▸ Data for the task:
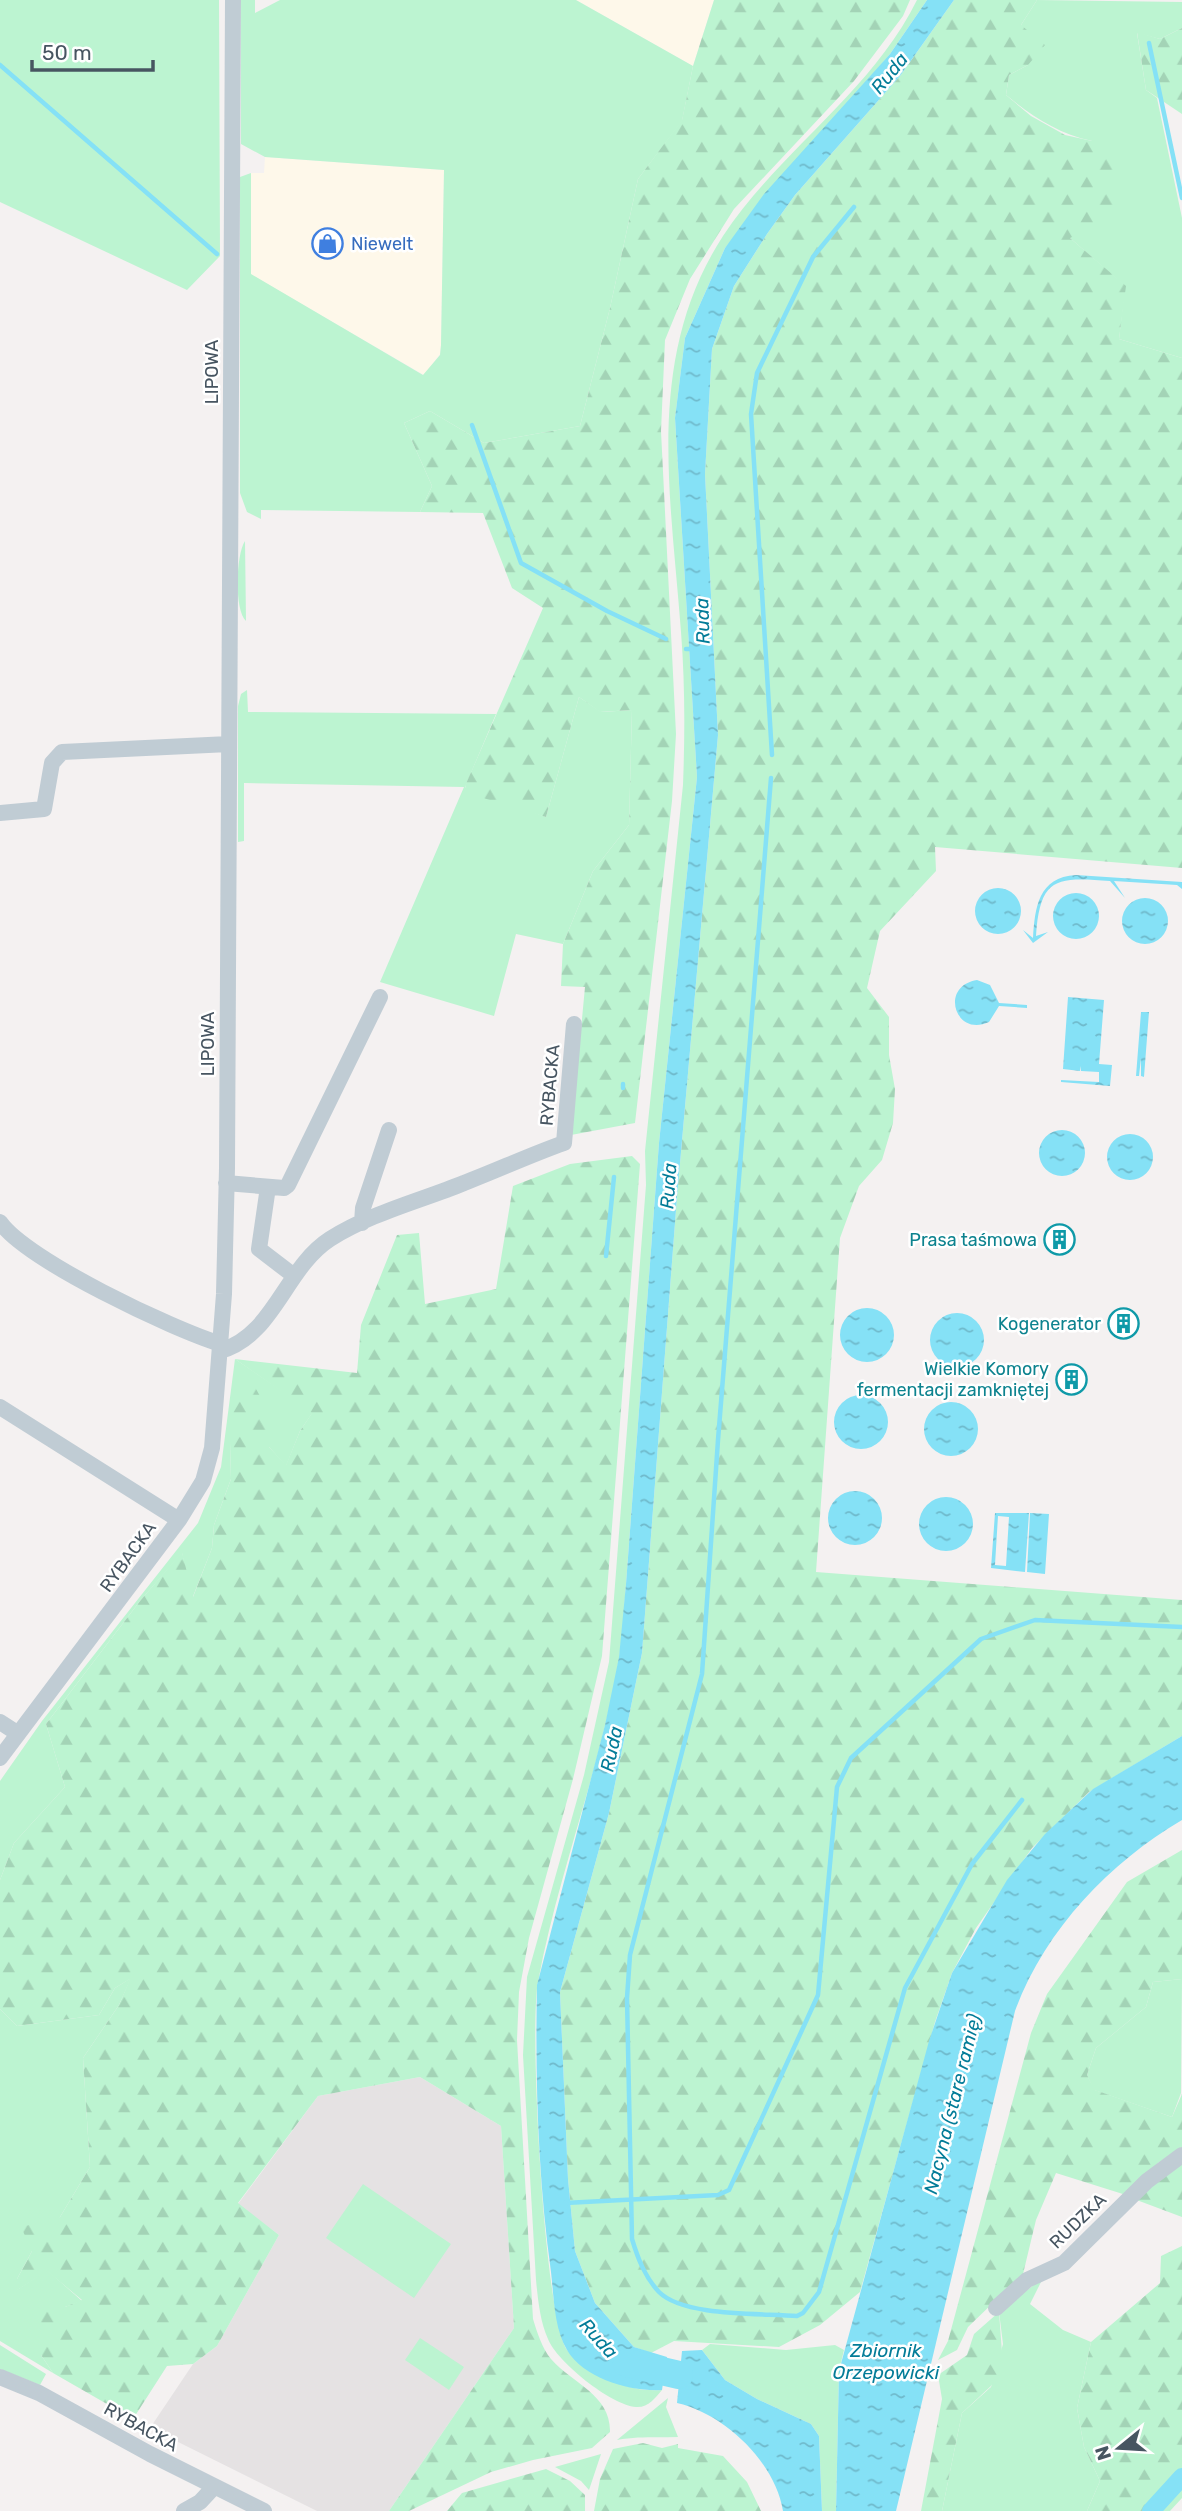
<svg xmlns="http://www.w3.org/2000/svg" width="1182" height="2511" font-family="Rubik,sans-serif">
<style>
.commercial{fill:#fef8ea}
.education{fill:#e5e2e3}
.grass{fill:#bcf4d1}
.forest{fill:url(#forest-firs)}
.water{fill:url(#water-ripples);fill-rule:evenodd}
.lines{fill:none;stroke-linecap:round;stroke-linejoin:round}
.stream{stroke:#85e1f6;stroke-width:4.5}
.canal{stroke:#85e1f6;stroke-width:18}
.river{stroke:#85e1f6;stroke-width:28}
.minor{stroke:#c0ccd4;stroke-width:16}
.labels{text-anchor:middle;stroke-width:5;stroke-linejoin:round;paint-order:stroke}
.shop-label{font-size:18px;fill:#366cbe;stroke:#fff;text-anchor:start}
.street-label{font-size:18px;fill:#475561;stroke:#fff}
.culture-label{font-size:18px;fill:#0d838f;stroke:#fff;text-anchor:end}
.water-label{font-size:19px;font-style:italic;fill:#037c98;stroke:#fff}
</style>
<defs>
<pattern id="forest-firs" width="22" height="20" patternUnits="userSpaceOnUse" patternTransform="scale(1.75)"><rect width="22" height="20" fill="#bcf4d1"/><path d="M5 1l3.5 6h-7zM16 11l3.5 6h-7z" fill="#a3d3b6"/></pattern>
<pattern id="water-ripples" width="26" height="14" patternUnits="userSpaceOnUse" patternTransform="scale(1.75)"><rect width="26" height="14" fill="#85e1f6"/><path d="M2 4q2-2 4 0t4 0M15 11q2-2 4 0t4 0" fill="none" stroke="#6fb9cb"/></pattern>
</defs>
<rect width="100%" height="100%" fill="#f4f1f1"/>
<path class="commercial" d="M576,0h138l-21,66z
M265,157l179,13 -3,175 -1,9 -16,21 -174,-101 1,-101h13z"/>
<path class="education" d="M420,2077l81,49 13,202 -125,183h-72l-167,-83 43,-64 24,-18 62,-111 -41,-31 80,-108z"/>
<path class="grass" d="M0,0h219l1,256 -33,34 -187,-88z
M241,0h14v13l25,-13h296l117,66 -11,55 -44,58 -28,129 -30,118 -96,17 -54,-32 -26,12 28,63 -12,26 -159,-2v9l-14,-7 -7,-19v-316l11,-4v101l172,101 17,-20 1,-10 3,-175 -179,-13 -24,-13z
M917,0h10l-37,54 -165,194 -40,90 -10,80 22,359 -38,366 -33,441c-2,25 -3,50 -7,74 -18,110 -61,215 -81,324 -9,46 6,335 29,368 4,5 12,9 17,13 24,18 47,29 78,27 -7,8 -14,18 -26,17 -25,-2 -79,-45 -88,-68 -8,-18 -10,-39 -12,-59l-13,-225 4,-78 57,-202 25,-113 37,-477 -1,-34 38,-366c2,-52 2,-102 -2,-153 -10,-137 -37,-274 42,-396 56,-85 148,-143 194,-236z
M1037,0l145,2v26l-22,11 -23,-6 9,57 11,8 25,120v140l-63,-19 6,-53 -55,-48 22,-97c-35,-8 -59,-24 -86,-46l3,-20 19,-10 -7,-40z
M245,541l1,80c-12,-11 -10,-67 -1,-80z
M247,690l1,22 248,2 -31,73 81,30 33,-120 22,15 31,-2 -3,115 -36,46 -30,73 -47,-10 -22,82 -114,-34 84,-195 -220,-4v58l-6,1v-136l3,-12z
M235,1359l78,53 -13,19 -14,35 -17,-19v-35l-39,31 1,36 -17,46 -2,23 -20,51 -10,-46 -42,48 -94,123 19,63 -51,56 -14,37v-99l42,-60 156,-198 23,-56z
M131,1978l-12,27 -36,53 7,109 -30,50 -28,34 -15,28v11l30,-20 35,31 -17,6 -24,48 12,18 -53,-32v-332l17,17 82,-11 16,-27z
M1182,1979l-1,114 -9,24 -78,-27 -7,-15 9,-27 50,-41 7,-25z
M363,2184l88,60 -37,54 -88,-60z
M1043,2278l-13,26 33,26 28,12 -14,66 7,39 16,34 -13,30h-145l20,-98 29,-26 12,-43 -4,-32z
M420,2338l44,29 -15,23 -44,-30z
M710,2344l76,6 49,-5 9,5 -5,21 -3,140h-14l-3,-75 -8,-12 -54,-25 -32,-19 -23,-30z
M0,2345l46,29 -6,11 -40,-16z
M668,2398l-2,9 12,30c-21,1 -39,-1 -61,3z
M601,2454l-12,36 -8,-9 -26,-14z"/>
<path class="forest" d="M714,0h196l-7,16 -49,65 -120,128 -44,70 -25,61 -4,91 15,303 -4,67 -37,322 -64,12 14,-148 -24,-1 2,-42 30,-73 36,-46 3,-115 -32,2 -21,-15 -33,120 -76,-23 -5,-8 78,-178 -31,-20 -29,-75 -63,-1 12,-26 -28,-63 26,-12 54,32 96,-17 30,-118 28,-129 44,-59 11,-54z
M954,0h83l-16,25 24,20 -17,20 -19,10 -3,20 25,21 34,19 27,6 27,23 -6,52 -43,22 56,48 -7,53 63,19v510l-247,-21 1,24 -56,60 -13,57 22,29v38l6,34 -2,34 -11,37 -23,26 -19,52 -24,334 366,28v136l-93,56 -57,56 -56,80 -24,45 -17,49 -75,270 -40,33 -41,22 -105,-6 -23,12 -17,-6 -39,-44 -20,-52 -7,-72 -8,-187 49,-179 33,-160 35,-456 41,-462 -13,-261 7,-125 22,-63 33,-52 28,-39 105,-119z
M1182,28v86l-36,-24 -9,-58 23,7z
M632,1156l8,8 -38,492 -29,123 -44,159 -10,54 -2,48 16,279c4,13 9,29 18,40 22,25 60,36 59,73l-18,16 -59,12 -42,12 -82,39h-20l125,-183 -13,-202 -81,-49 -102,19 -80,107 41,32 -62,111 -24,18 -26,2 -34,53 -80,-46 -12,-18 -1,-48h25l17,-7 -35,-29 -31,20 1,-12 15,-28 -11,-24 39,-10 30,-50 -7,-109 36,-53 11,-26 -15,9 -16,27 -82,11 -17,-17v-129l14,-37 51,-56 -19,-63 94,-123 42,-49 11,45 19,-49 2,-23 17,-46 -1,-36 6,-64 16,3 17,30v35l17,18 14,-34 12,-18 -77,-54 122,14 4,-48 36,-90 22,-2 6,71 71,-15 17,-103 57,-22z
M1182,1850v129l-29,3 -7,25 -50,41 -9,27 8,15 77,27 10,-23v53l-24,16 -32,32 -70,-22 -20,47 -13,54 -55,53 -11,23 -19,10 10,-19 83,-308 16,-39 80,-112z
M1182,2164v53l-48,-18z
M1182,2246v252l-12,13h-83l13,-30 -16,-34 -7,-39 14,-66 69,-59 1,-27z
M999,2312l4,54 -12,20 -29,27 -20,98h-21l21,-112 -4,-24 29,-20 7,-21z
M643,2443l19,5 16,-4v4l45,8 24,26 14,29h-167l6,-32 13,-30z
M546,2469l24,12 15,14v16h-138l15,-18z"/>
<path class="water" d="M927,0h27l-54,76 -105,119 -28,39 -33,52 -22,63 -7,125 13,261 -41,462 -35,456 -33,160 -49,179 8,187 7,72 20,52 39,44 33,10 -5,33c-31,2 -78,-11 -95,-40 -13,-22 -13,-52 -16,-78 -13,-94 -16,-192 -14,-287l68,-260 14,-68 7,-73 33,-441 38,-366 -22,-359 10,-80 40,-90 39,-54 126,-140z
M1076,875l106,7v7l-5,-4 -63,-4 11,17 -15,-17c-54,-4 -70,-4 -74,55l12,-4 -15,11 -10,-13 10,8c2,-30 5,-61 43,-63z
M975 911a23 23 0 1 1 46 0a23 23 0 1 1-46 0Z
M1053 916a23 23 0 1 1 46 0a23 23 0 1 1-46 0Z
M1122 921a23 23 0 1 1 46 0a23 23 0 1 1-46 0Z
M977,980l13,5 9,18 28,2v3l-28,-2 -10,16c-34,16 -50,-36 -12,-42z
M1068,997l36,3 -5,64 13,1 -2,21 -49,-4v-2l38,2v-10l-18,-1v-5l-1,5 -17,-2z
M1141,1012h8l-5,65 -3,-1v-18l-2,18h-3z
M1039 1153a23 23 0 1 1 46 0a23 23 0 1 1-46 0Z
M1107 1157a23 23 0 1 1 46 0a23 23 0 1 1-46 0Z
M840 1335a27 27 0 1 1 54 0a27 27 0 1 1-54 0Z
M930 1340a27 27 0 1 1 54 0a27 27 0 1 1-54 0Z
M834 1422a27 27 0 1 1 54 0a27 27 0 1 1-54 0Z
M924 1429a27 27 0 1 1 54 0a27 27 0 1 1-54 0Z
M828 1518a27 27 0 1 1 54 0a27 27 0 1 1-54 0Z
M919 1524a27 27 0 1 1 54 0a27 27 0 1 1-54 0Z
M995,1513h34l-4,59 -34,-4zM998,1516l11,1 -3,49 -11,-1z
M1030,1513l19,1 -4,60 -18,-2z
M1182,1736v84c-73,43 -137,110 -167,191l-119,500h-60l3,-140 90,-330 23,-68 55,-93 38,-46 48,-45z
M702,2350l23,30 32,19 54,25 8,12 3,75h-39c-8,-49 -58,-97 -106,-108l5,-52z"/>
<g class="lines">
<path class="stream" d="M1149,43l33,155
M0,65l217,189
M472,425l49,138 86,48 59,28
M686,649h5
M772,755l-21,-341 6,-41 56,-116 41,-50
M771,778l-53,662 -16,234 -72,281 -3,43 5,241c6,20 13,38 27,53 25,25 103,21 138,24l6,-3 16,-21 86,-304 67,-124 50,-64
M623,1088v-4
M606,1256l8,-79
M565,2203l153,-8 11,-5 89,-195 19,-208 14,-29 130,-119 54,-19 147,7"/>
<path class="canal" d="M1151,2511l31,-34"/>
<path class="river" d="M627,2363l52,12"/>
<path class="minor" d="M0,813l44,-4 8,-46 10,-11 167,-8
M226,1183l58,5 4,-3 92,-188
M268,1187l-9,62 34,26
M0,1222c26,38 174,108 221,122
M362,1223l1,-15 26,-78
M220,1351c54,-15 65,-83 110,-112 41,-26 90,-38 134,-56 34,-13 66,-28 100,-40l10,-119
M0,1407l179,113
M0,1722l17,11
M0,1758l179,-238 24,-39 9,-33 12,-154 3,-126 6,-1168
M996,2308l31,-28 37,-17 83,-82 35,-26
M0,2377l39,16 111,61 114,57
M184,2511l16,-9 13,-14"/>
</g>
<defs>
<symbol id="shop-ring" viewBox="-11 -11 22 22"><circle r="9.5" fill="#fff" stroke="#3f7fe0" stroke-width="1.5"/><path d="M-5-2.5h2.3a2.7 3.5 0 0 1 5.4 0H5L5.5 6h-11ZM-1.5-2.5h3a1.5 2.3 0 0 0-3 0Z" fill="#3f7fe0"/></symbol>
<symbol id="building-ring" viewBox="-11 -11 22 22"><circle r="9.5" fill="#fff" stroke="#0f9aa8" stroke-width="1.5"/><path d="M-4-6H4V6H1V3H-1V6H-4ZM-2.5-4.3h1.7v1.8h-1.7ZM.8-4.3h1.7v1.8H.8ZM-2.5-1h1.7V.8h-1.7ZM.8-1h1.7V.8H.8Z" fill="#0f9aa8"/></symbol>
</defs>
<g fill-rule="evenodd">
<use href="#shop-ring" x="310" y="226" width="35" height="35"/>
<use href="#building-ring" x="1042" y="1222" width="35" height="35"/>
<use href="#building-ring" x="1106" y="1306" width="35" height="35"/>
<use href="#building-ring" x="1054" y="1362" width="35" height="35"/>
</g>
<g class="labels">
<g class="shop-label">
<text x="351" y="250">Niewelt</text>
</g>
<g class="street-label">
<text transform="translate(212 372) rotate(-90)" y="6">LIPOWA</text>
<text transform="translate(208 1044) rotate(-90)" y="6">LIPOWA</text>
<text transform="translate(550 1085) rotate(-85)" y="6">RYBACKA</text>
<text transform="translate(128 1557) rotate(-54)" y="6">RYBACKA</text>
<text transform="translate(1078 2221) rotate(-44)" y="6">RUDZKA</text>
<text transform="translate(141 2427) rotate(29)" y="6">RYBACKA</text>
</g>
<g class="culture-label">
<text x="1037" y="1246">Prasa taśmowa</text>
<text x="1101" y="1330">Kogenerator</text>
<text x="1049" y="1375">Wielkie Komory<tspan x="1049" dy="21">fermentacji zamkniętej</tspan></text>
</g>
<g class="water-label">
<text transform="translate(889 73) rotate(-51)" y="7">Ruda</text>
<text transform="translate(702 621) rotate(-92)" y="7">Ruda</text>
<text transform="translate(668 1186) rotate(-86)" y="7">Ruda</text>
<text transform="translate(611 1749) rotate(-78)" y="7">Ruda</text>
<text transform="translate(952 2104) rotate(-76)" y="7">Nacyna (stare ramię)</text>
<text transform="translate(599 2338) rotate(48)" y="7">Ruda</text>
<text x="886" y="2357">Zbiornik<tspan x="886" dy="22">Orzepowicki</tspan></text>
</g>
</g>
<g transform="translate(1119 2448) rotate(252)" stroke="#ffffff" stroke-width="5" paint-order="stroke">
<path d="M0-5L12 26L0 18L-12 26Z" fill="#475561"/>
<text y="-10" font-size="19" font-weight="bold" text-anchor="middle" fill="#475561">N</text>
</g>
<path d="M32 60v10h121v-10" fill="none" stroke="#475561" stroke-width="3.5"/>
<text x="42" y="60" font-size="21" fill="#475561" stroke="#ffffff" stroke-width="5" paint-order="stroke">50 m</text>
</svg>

▸ Task statement: From the listing above, copy out each line where the word "rule" appears.

▸ Answer area:
.water{fill:url(#water-ripples);fill-rule:evenodd}
<g fill-rule="evenodd">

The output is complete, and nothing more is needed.